Pour le libre accès

J’avoue que je n’ai pas retenu le nom d’Aaron Swartz avant sa mort. C’est en lisant les nécrologies dans la presse que j’ai fini par faire le lien entre l’affaire JSTOR et le Guerilla Open Access Manifesto. J’avais suivi de loin tout ça sans essayer d’identifier qui était derrière. Maintenant j’apprends que c’était aussi lui qui « libérait les livres de Google Books sur Internet Archive ».

En hommage j’aimerais simplement présenter le témoignage d’un chercheur en sciences humaines pour qui ce genre de libération modifia clairement l’horizon de travail. Je pense être assez représentatif de ma génération : ni en avance, ni en retard, j’ai découvert les usages du net pour la recherche à peu près en même temps que tout le monde.

En 1998 j’écrivais un mémoire de maîtrise de philosophie sur Gilles Deleuze.

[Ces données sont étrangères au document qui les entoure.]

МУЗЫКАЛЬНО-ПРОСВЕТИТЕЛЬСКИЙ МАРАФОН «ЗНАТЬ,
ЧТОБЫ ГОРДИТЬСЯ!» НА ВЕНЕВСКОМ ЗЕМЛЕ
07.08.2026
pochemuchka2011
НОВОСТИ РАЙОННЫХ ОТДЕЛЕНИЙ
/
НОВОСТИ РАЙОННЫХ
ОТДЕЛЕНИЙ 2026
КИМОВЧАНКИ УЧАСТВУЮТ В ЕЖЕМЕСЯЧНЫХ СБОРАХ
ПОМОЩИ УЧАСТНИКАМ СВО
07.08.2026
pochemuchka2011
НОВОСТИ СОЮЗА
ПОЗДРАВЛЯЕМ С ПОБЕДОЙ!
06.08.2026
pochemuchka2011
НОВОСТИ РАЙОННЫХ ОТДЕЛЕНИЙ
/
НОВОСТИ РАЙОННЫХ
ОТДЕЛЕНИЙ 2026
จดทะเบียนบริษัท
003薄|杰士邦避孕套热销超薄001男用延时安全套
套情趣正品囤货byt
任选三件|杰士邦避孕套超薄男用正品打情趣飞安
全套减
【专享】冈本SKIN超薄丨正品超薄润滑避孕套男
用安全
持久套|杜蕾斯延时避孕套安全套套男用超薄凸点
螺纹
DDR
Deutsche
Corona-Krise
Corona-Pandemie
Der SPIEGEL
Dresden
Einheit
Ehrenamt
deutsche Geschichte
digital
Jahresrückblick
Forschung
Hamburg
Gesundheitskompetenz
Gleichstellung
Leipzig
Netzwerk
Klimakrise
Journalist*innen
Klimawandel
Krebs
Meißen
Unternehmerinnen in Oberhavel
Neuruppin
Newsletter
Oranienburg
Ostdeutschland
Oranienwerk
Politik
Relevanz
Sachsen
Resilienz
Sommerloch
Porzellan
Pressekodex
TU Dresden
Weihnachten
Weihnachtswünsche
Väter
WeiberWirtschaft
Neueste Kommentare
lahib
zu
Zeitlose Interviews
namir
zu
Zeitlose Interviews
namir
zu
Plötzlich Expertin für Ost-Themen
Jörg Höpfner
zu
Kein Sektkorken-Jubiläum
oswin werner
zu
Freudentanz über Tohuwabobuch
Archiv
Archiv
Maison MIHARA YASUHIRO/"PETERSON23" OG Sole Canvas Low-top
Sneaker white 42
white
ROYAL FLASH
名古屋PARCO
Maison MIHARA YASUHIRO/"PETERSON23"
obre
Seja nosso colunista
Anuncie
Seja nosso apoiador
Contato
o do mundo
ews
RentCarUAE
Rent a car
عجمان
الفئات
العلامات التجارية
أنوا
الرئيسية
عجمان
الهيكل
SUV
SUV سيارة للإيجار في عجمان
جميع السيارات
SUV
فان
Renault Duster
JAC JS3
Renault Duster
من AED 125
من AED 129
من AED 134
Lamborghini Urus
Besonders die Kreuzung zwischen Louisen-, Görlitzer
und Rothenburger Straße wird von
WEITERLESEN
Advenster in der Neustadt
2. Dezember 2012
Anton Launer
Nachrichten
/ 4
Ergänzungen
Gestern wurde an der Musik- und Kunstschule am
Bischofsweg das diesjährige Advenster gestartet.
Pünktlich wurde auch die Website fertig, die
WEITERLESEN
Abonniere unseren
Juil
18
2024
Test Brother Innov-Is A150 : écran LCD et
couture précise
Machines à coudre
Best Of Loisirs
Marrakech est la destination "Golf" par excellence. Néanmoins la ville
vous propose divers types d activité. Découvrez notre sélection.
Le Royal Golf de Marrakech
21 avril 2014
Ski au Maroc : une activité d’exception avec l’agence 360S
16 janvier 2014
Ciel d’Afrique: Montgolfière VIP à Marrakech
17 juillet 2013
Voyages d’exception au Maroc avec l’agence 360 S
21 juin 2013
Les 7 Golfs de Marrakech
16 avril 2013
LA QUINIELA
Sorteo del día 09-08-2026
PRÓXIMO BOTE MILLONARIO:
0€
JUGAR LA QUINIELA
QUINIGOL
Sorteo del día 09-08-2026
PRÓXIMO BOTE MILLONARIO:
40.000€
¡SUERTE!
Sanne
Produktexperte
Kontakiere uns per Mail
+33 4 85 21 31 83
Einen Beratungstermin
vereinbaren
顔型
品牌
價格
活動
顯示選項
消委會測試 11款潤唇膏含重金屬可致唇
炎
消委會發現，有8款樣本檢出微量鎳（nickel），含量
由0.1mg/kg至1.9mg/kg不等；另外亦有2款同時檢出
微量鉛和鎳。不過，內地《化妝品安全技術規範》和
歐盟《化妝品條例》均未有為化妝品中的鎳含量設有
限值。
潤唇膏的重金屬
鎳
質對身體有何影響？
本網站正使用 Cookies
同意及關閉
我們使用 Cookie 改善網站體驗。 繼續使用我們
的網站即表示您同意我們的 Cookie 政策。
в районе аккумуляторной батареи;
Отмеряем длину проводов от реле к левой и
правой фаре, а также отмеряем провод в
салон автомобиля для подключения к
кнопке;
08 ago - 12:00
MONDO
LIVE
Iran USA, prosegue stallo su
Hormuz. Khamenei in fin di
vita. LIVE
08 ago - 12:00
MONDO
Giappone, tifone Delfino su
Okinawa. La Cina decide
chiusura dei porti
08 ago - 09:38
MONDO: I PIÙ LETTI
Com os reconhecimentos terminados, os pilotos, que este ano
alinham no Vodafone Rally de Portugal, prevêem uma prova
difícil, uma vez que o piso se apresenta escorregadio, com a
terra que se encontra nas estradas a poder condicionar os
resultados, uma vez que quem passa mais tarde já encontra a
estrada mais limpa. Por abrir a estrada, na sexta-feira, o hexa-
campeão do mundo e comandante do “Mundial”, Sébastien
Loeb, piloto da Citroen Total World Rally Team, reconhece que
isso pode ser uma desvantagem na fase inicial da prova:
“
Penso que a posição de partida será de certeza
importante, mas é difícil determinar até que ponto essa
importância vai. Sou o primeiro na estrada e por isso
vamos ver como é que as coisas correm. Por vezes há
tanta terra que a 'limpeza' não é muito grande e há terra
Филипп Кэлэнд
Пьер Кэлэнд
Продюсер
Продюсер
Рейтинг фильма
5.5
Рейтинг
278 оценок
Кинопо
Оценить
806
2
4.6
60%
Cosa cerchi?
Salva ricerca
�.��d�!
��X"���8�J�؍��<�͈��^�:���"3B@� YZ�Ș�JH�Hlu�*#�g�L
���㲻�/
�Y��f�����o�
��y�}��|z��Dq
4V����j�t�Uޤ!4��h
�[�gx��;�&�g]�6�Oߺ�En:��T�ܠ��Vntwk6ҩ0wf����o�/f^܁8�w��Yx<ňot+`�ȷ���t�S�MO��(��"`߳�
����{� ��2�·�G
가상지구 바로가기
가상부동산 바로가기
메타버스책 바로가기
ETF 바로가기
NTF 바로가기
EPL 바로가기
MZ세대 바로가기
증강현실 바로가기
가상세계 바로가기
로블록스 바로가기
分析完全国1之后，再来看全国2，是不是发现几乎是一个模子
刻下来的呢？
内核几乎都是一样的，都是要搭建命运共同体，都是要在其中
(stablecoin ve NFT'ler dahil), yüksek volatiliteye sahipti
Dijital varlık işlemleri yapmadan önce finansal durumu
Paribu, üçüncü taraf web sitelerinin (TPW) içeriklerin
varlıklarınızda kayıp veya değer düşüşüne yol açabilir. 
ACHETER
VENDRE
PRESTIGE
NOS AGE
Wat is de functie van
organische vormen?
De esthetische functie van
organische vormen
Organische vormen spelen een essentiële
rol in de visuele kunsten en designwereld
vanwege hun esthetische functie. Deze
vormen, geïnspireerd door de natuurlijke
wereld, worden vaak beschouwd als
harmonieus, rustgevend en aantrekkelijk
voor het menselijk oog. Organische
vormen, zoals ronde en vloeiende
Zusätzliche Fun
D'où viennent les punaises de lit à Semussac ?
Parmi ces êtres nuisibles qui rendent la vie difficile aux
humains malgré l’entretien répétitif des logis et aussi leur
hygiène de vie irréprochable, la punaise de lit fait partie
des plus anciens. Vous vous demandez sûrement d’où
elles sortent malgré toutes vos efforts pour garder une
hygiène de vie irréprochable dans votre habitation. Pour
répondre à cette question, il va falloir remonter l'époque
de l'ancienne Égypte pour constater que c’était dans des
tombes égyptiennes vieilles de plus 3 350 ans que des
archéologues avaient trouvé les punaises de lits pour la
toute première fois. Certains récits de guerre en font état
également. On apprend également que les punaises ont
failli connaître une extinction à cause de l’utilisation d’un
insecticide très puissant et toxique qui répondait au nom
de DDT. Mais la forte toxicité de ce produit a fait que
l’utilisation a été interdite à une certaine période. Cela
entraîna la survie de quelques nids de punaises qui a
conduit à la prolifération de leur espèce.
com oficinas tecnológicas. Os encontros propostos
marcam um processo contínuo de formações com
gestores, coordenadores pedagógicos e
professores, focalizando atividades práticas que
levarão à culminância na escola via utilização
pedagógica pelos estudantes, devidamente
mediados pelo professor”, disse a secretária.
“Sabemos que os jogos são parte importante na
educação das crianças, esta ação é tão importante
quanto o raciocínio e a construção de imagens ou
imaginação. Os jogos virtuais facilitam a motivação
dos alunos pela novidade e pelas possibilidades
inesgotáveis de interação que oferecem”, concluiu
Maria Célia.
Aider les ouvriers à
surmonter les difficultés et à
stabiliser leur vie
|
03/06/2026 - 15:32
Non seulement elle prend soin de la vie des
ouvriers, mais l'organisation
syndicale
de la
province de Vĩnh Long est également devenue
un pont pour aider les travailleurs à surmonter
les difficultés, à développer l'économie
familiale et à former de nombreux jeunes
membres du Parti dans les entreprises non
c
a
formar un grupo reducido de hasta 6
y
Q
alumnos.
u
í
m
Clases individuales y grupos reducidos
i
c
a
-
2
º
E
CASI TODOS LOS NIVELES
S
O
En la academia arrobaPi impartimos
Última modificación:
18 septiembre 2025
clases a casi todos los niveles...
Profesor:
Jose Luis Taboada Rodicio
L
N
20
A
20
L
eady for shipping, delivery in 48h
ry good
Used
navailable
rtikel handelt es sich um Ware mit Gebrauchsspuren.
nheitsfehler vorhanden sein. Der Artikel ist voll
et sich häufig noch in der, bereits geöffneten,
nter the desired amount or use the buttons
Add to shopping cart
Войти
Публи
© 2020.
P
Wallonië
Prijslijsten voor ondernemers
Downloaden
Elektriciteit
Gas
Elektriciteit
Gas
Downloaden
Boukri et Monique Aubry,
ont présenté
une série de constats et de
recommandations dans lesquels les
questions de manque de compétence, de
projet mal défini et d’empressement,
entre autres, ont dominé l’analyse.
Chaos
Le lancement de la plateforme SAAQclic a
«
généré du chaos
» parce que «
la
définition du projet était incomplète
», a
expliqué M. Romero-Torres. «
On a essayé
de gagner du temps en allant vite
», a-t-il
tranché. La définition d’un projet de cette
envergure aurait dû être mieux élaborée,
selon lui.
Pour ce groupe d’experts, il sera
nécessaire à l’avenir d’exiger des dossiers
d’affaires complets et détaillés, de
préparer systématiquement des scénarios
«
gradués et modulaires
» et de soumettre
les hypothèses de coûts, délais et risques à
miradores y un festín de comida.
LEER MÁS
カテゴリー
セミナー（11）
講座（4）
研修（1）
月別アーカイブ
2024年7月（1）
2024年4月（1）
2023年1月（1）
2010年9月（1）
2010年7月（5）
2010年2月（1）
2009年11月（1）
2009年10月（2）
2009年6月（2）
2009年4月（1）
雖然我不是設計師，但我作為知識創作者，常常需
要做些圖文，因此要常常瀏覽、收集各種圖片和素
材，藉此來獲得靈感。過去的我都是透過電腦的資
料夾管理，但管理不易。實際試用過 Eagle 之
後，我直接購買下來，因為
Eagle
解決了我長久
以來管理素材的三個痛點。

Richard Pinhas venait d’ouvrir un site où il publiait les transcriptions inédites des cours de Deleuze. Puisque je n’y avais accès que chez un ami, qui avait la chance de posséder, lui, un modem, j’enregistrai tout ça sur quelques disquettes.

Internet était alors pour moi une vague matérialisation de ce que j’avais lu, au début des années 90, dans les romans de William Gibson. Un truc de hacker. D’ailleurs une nuit je m’étais retrouvé dans la cave d’un ami d’ami. Il fabriquait d’affreux petits sites éphémères qu’il alimentait à partir de sujets porteurs, susceptibles de ressortir facilement dans les moteurs de recherche, et qu’il encombrait de bannières mobiles. Il gagnait de l’argent avec ça. Il avait vraiment la tête du geek maladif. Voilà à quoi se réduisait le net pour moi à cette époque. Sympathique, un peu hors-la-loi, plein de promesses utopiques, mais sans voie d’entrée réelle, sinon quelques cours inédits de Deleuze sur lesquels appuyer certains arguments de mon mémoire.